Please check the datasets folder for details.
To use this project, you need to have the following dependencies installed:
- Python 3.7 or higher
- Some Python libraries (Specified in requirements.txt)
Clone this repository to your local machine:
git clone https://github.com/mooselab/suppmaterial-PostDupGPT3.git
You can install the Python libraries using pip:
cd ./suppmaterial-PostDupGPT3/src
pip install -r requirements.txt
This replication package contains a tiny sample dataset for testing the codes.
cd ./src
python ./train_triplet_loss.py
cd ./src
python ./train_MNR_loss.py
We re-implemented the DupPredictor. The re-implementation is under DupPredictor_ReImp
folder.
A dataset use to do the grid search for parameters and CQADupStack testsets of nine domains are included.

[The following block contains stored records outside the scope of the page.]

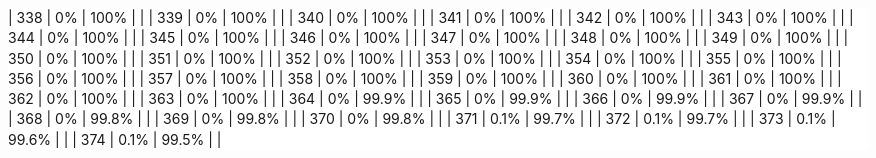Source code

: | 338 | 0% | 100% |  |
| 339 | 0% | 100% |  |
| 340 | 0% | 100% |  |
| 341 | 0% | 100% |  |
| 342 | 0% | 100% |  |
| 343 | 0% | 100% |  |
| 344 | 0% | 100% |  |
| 345 | 0% | 100% |  |
| 346 | 0% | 100% |  |
| 347 | 0% | 100% |  |
| 348 | 0% | 100% |  |
| 349 | 0% | 100% |  |
| 350 | 0% | 100% |  |
| 351 | 0% | 100% |  |
| 352 | 0% | 100% |  |
| 353 | 0% | 100% |  |
| 354 | 0% | 100% |  |
| 355 | 0% | 100% |  |
| 356 | 0% | 100% |  |
| 357 | 0% | 100% |  |
| 358 | 0% | 100% |  |
| 359 | 0% | 100% |  |
| 360 | 0% | 100% |  |
| 361 | 0% | 100% |  |
| 362 | 0% | 100% |  |
| 363 | 0% | 100% |  |
| 364 | 0% | 99.9% |  |
| 365 | 0% | 99.9% |  |
| 366 | 0% | 99.9% |  |
| 367 | 0% | 99.9% |  |
| 368 | 0% | 99.8% |  |
| 369 | 0% | 99.8% |  |
| 370 | 0% | 99.8% |  |
| 371 | 0.1% | 99.7% |  |
| 372 | 0.1% | 99.7% |  |
| 373 | 0.1% | 99.6% |  |
| 374 | 0.1% | 99.5% |  |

- Install the requirements:
cd ./DupPredictor_ReImp
pip install -r requirements.txt
- Search for the best parameters for composer:
python ./DupPred_param_search.py
This process involves the training of the topic model. The trained model will be saved and used in the evaluation process.
- Predict with testsets:
python DupPredictor.py
By running it, all the nine sub-domains will be iterated.
The Tools
folder contains codes used to generate the GPT-3 embeddings and print the prediction results.
Xingfang Wu, Heng Li, Nobukazu Yoshioka, Hironori Washizaki, Foutse Khomh, Refining GPT-3 Embeddings with a Siamese Structure for Technical Post Duplicate Detection, Proceedings of the 31st IEEE International Conference on Software Analysis, Evolution, and Reengineering (SANER), March 12 - 15, 2024, Rovaniemi, Finland, IEEE.
This project is licensed under the MIT License.